* Consigne *
Dans le texte ci-dessous sur le 5 face à son beau-frère 7, en quel prénom ce beau-frère transforme-t-il « Adolphe » ?

━━━ Texte ━━━

En bon 5, il est apparemment en sécurité et sûr de lui, tant qu’il est avec des inférieurs (ses étudiants par exemple, qu’il peut titiller par son esprit « d’homme de gauche bobo parisien dans l’air du temps »). Mais cela ne marche pas avec son beau-frère 7 qui possède une gymnastique d’esprit capable de renverser toutes les situations, transformant le prénom de Adolphe en Adolf par exemple, ce qui va clouer définitivement le bec du 5.
Le 5 en devient pathétique, ne sachant comment vaincre cet ennemi insaisissable : l’esprit. Comment argumenter ? Comment savoir ? Comment « avoir raison » ? Le cerveau rationnel pète un câble face aux pirouettes du cerveau intuitif !
Du coup, Pierre tombe dans ce qu’il veut éviter, et il rencontre le ridicule. Il devient irrationnel, s’enlisant même avec sa femme, ne sachant plus quoi faire. Son monde sécurisant s’écroule.

━━━ Lignes de données ━━━

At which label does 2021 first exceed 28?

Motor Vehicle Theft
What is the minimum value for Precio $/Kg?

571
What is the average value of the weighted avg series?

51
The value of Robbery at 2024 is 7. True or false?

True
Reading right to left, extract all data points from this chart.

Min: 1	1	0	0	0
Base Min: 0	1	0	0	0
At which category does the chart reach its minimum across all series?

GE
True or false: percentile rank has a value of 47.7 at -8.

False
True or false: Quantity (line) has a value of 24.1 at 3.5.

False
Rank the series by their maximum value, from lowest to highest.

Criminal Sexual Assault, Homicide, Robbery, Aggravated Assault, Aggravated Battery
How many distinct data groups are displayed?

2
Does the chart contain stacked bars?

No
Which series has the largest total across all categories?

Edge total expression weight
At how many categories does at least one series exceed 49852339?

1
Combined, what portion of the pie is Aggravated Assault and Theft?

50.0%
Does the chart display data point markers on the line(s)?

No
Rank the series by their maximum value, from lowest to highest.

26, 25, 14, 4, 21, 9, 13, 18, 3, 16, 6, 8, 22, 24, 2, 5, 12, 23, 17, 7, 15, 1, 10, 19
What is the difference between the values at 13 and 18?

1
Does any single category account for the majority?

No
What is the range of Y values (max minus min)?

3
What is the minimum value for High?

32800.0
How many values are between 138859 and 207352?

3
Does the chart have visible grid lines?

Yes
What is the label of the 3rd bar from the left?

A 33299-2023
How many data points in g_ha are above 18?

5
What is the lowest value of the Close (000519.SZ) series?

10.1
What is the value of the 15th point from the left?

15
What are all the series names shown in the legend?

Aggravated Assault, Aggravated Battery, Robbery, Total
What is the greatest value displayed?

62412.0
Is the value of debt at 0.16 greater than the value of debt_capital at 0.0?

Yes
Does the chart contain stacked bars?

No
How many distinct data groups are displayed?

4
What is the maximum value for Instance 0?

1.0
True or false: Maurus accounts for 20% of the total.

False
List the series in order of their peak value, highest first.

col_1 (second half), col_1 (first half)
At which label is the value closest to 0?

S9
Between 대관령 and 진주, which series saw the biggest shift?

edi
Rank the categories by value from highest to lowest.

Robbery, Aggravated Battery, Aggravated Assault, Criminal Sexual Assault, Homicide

━━━

* Zone de réponse *
En « Adolf ».